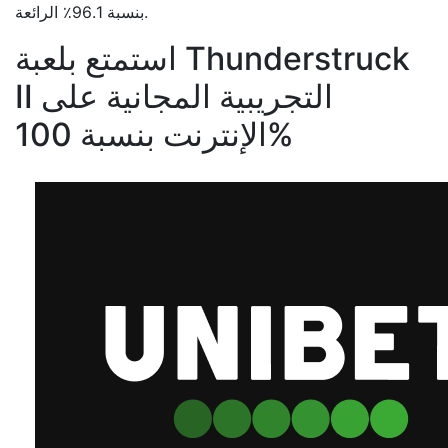
بنسبة 96.1٪ الرائعة.
استمتع بلعبة Thunderstruck
II التجريبية المجانية على
الإنترنت بنسبة 100%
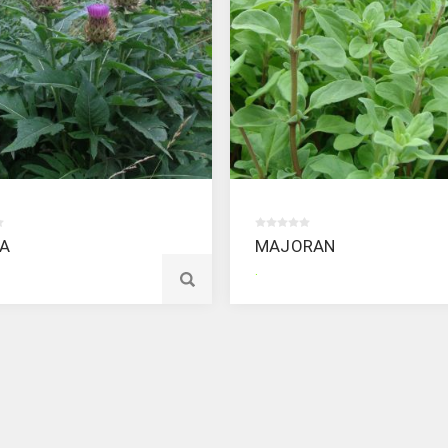
EA
MAJORAN
.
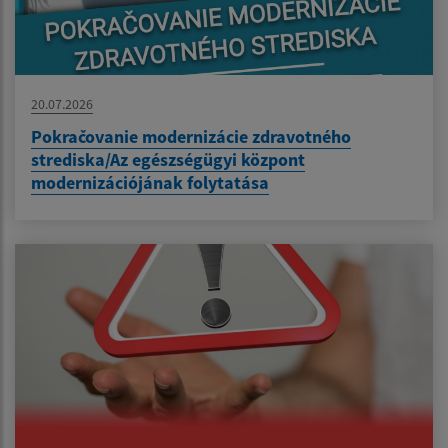
20.07.2026
Pokračovanie modernizácie zdravotného
strediska/Az egészségügyi központ
modernizációjának folytatása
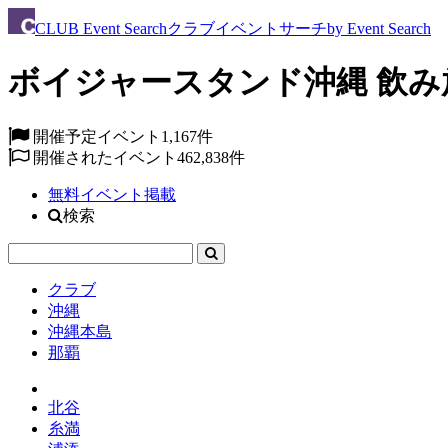
CLUB
Event Search
クラブイベントサーチ
by Event Search
ボイジャースタンド沖縄 飲み放題
開催予定イベント
1,167件
開催されたイベント
462,838件
無料イベント掲載
検索
クラブ
沖縄
沖縄本島
那覇
北谷
糸満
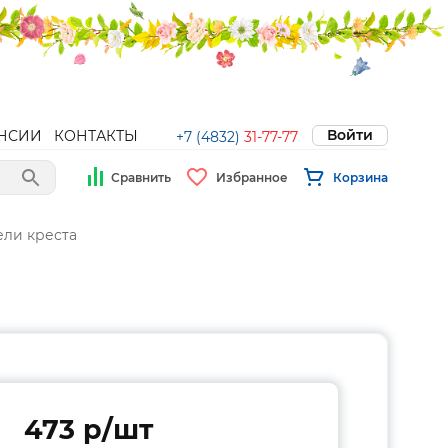
Войти
НСИИ
КОНТАКТЫ
+7 (4832)
31-77-77
Сравнить
Избранное
Корзина
ли креста
473 p/шт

.....

» What the task asks
Look through the preceding entries for the word "بنسبة". Report how many lines hold it, and only that number.

» Exercise solution
2